NY Post Op Ed on Pass/Fail at Yale Conflates Grades with Merit
Recent Yale graduate Esteban Elizondo’s op ed piece in the NYPost criticizes his alms mater’s decision to adopt pass/fail grades in response to an outcry by the Yale Student Senate. His argument is that grades are the best means of identifying “merit”, of determining who in a particular class is superior to everyone else. He concludes his distrust against the pass/fail paradigm with this:
“Meanwhile, don’t believe for a second that these Universal Pass demands are temporary. The real motives for easing standards have nothing to do with coronavirus at all. What students really want is to jettison grading permanently so they don’t have to work so hard. It’s nothing but laziness and virtue signaling disguised as activism.”

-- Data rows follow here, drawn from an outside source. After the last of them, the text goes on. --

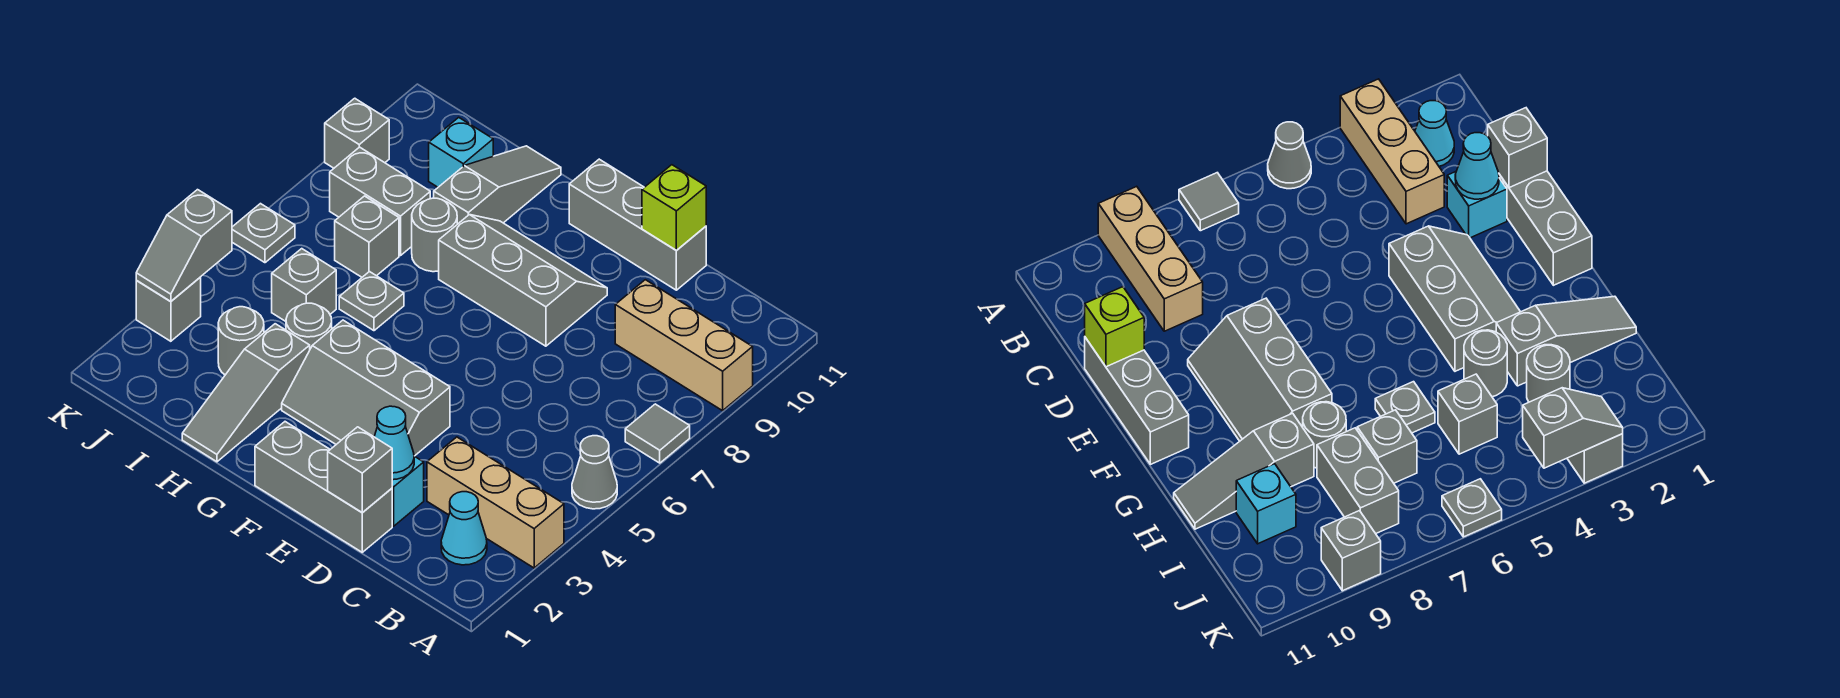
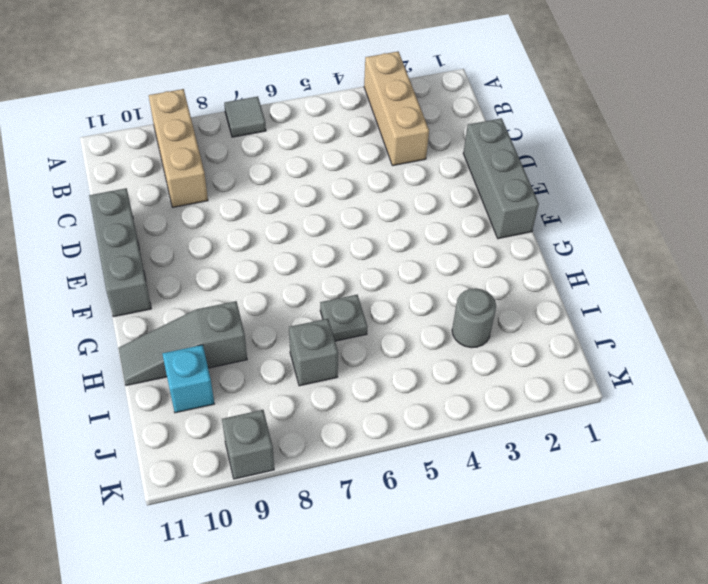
none -> grey 1x1 cone [572,436,617,509]
none -> cyan 1x1 cone [441,492,487,565]
none -> cyan 1x1 brick [392,456,424,526]

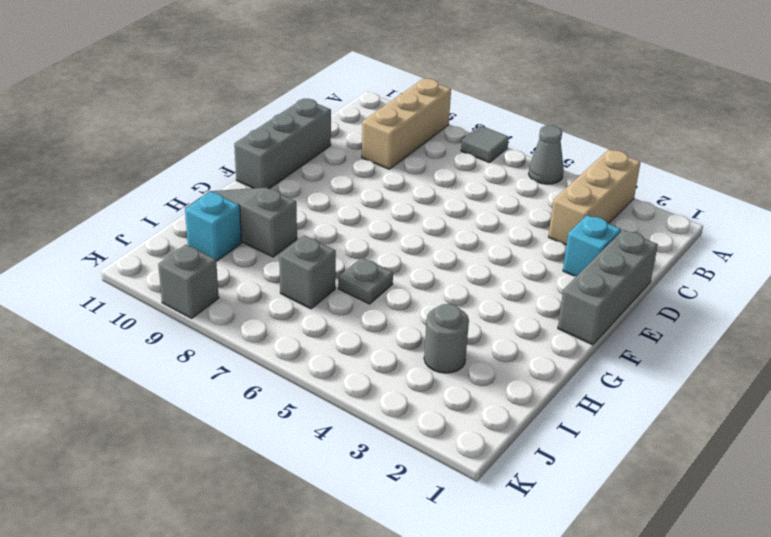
none -> cyan 1x1 cone [441,492,487,565]
none -> grey 2x3 slope [282,320,450,456]
none -> grey 2x3 slope [439,215,607,346]

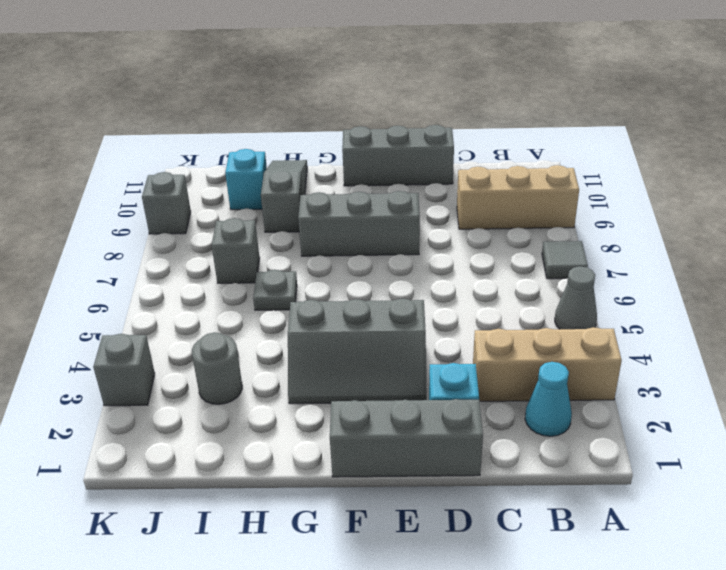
none -> grey 1x3 slope [182,324,310,462]
none -> grey 1x1 round brick [286,303,332,349]
none -> grey 1x1 round brick [412,198,457,272]

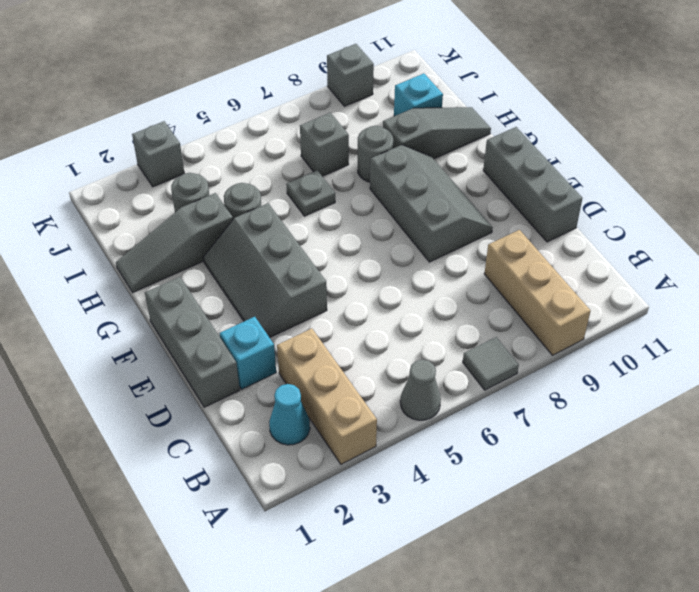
none -> grey 1x1 brick [272,249,336,321]
none -> grey 1x2 brick [330,147,430,256]
none -> grey 1x1 plate [232,204,295,263]

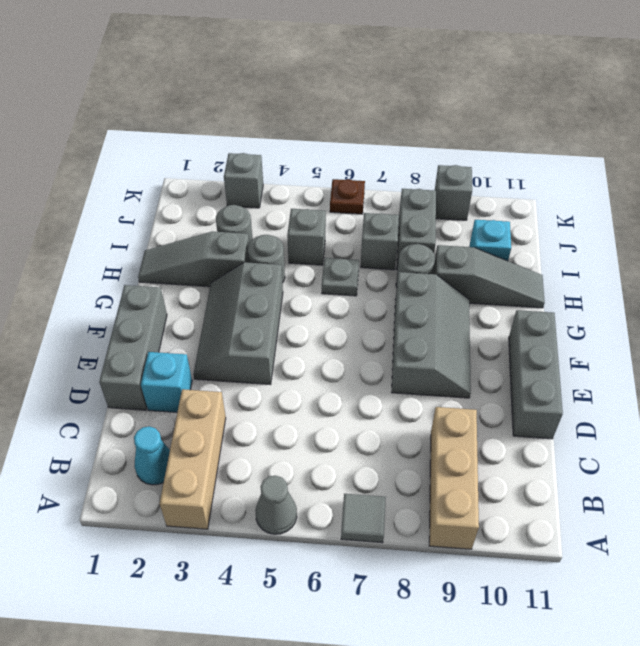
brown 1x1 plate [330,179,365,214] -> grey 1x1 plate [232,204,295,263]
none -> grey 1x1 brick [328,427,392,513]
none -> cyan 1x1 cone [374,406,414,480]
none -> lime 1x1 brick [642,165,706,251]

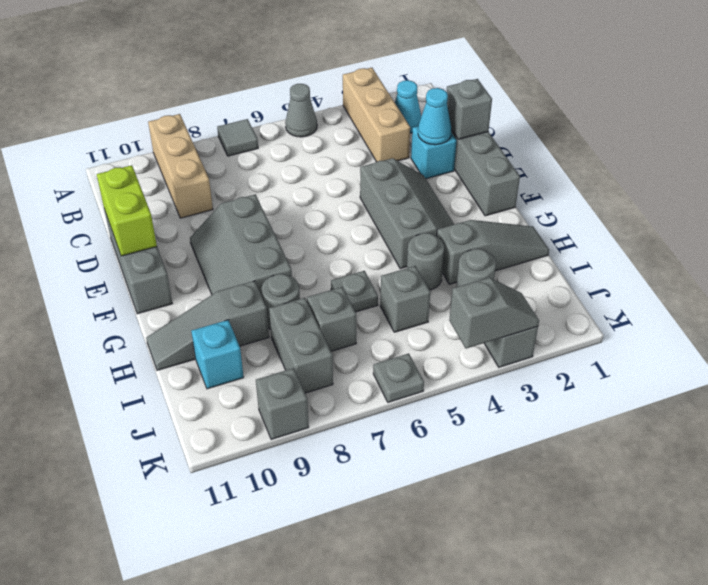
lime 1x2 brick [96,165,157,256] -> lime 1x1 brick [642,165,706,251]

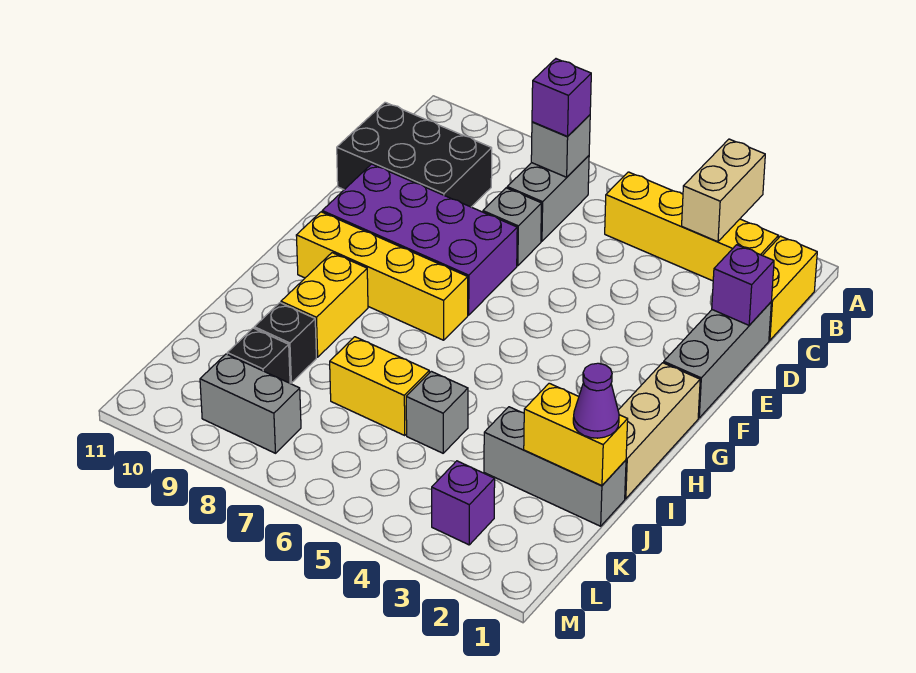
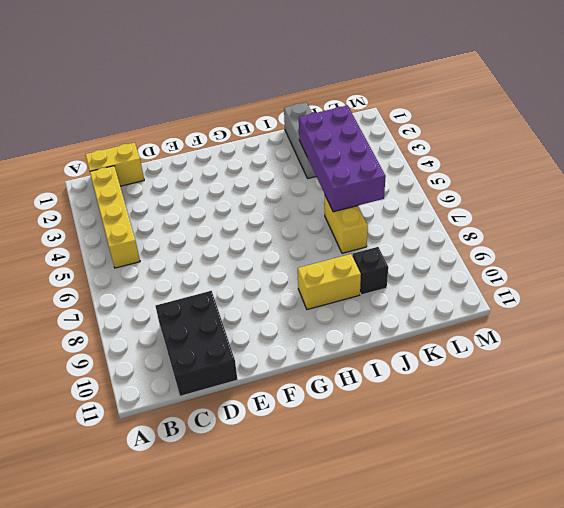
purple 2x4 brick [299,106,386,212] -> purple 2x4 brick moved to [322,164,517,315]
none -> grey 1x2 brick [507,156,589,241]
none -> grey 1x3 brick [664,302,771,418]
none -> grey 1x1 brick [483,188,542,266]

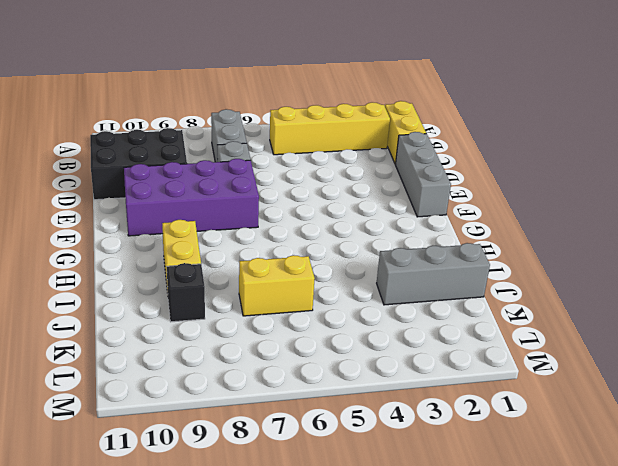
none -> tan 1x3 brick [618,363,700,499]
none -> yellow 1x4 brick [296,212,468,340]
none -> grey 1x1 brick [406,371,468,453]

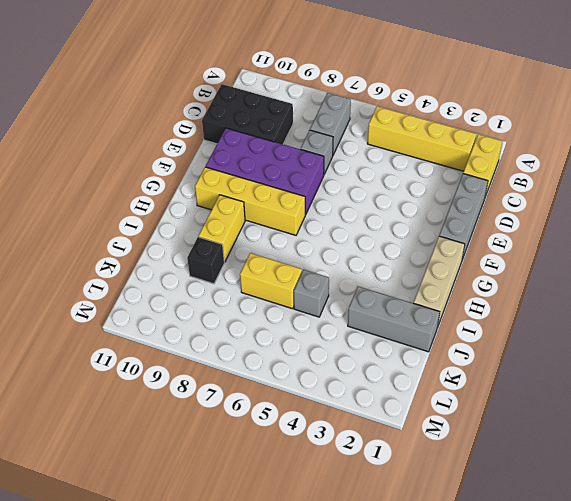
none -> black 1x1 brick [227,328,290,383]
none -> purple 1x1 brick [432,461,495,545]
none -> grey 1x2 brick [200,354,301,453]

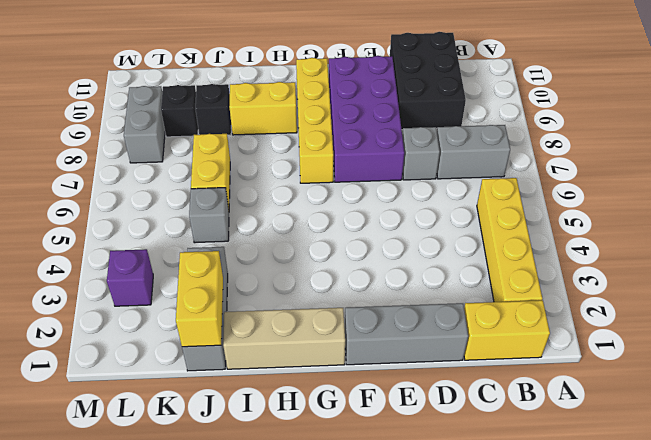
none -> tan 1x2 brick [682,139,765,242]
none -> grey 1x1 brick [531,115,590,177]
none -> purple 1x1 brick [712,245,774,325]

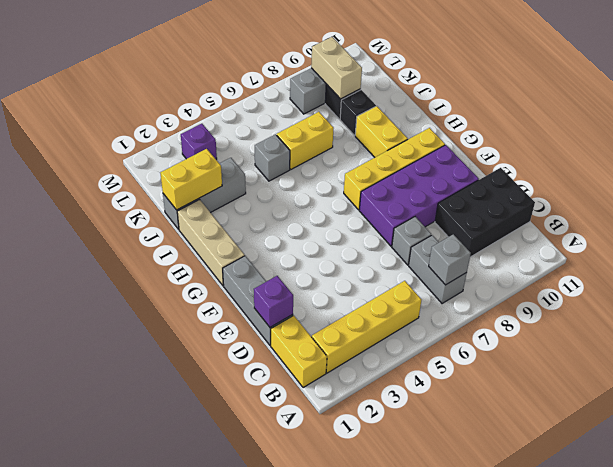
tan 1x2 brick [311,37,362,99] -> tan 1x2 brick moved to [682,139,765,242]
none -> purple 1x1 brick [532,59,591,136]
none -> purple 1x1 cone [573,363,619,438]

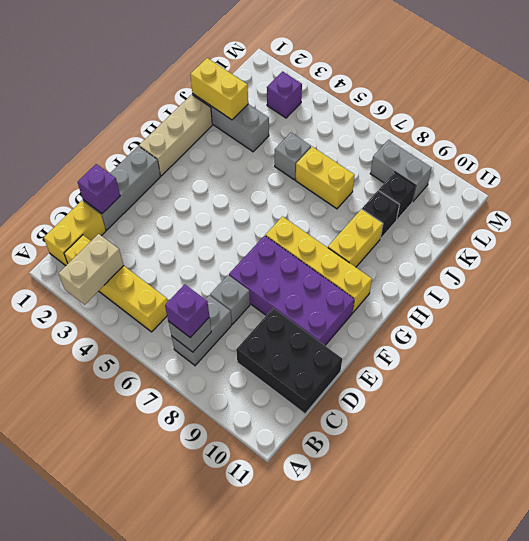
none -> purple 1x1 cone [573,363,619,438]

I am not going to support the main reason the Yale Senate put forth for supporting Pass/Fail but i strenuously object to the notion that Pass/Fail would lead to a world of laziness. I offer two examples of pass/fail testing that are part of our culture that we accept without question: driver’s tests and medical degrees. I have the same kind of driver’s license as someone who failed the exam five times… and the student with the lowest grades in medical school is called “doctor”: the same as the valedictorian. In both cases the “grades” have less to do with merit and more to do with mastery.
The Coronavirus is giving us a chance to examine the value of our grading system. We should use this opportunity to do so and not frame our thinking based on the existing system.